Yes we do have a commitment to clients, but also to the product itself. To keep an Open Source project open it requires finance and that is a dedicated task itself. Just want to bring up a quote you made in the other post:

“Funding I'm stunned you're asking about funding at this late date. I thought SA was financially in top shape with no financial need toward product development, and were funding the product development out of profits from commercial support income.”

Just want to make things clear - we are in top shape. We are stating that maintaining an Open Source product is difficult regardless what size you are. We all know what happened to SugarCRM CE.... a prime example. We do not want to go down that route, but not doing so requires time. I hope you have now corrected your view on how we are not 'money-making' machine and only care about our 'rich clients'. How can we not take things personally if that is the kind of incorrect accusations that are being thrown at us?

So as I said previously we have dedicated that time coming soon when 7.9 is stabilised and I believe – along with my fellow product team (@gymad, @Dillon-Brown , @daniel-samson ) that we will smooth away our frustrations and massively save time in the long run but we need you @chris001 , specifically you, to be patient with us and assist.

  • Ashley

@samus-aran still implementing http://php.net/manual/en/function.set-error-handler.php is a 1h job and will fix the critical issue of the product simply not working because error are printed all over the place.

Here's a new one

Strict Standards: Non-static method Audit::get_audit_list() should not be called statically, assuming $this from incompatible context in /crm/modules/Audit/Popup_picker.php on line 104

I'm afraid I don't know the correct way to fix this... maybe one of our PHP experts can advise?

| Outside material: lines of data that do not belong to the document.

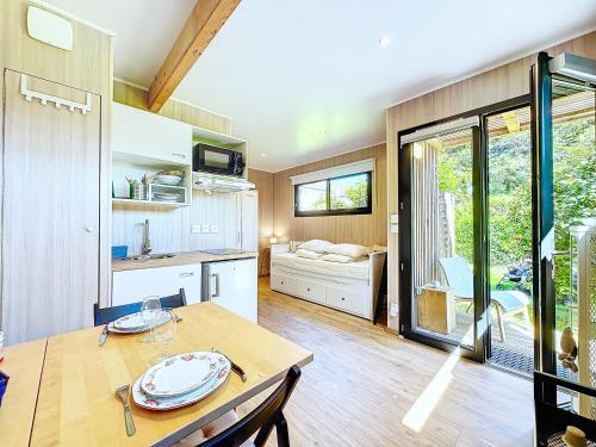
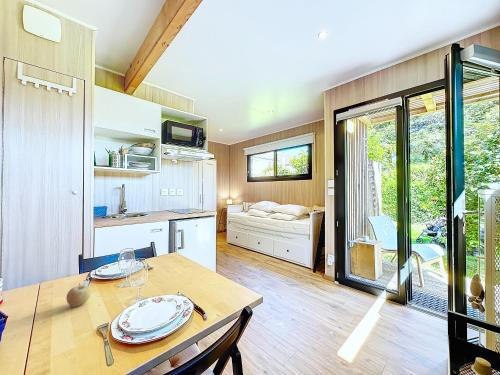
+ fruit [65,283,92,308]
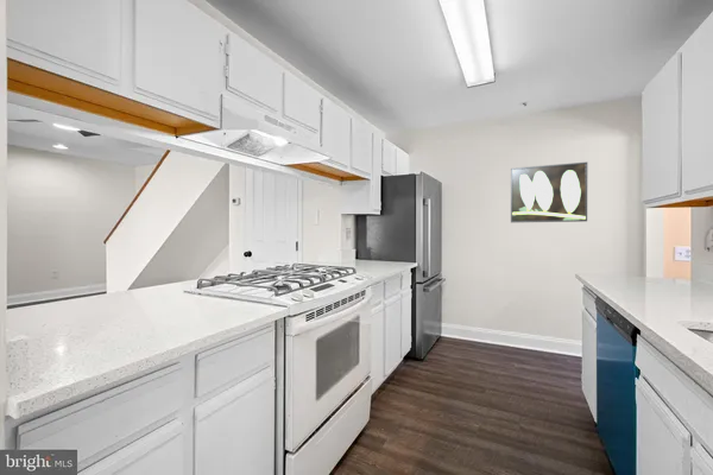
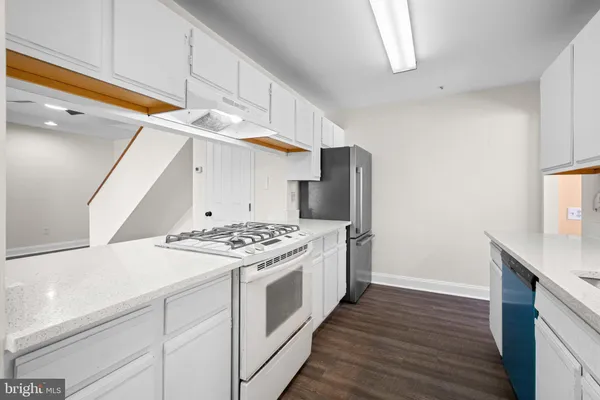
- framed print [510,162,588,223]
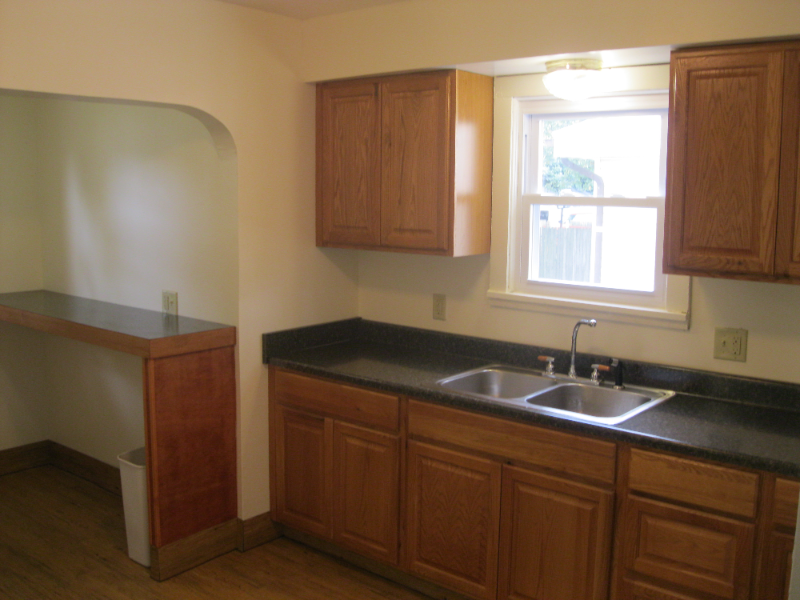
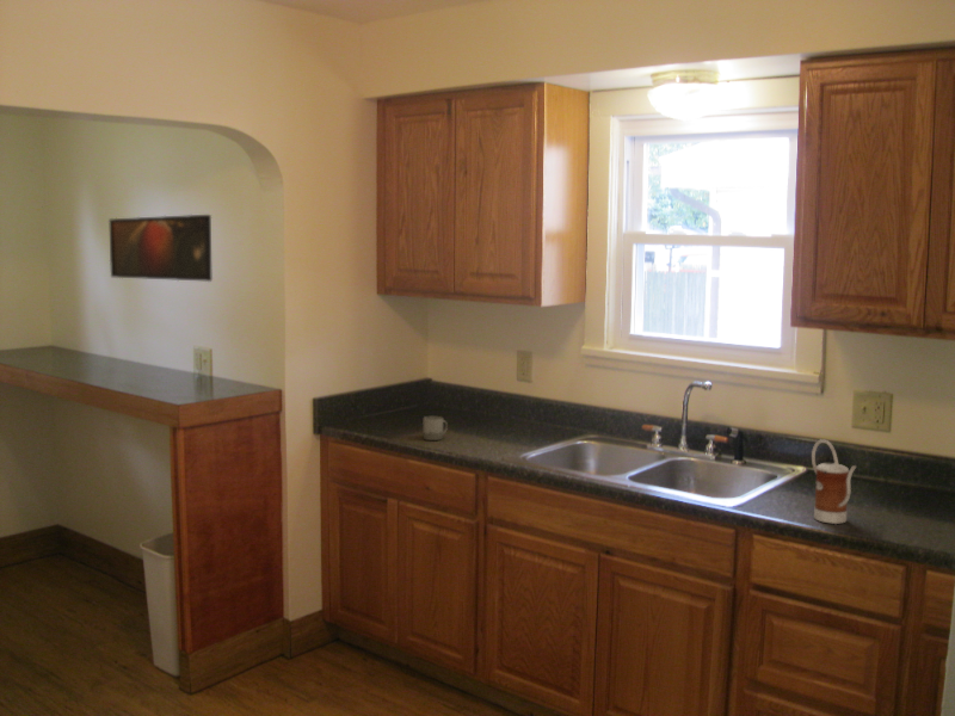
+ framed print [107,214,214,283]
+ kettle [811,438,857,525]
+ cup [423,415,449,442]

And a new one to keep us busy

Warning: Declaration of ViewProperty::init() should be compatible with SugarView::init($bean = NULL, $view_object_map = Array) in /modules/ModuleBuilder/views/view.property.php on line 150

Here's a handy link to the file.

It seems this happens when you attempt to make layout changes to the Accounts module in Studio.

I raised all these code quality issues several years ago on the forum, and was told from the top that the code base is not in any shape or form the issue for getting SuiteCRM accepted and used by the community. I disagreed, and my thread was promptly deleted.

Moving to composer and other modern ways of writing PHP and structuring the code, is essential IMO to move the product on. The code base need to feel right, and be consistent and intuitive, or people just won't be able to dive in and help in any productive way. There is so much legacy crap going back many, many years that needs to be addressed so much. The way it is at the moment leaves SuiteCRM in the security-nightmare hole that SugarCRM has always been in.

Other bugbears of mine:

  • Mixed tabs and spaces everywhere!
  • PHP4 object definitions using var and suchlike. That stuff, soon, will simply stop working on PHP 7.x when PHP says, "enough is enough, move on already".
  • Namespaces - please, please, please.
  • composer - so much exists out there that can be reused here; don't keep reinventing the wheel.
  • autoloader - there are over 400 require() statements and 6500 - read that again - 6500 require_once() statements in the code base. In 2017. Six thousand five hundred. I mean, WTF, how smelly is that?
  • so many entry points - all that code is open to the whole Internet, and just waiting for exploits to be used against it. Only the public entry points should be available to the, err, public. Everything else need to be moved outside of the public root. Well outside. Out of direct reach. Just, gone.

Anyway, I've hijacked this issue enough, so I'll get back to fixing these things just to get the latest stable release working on my server.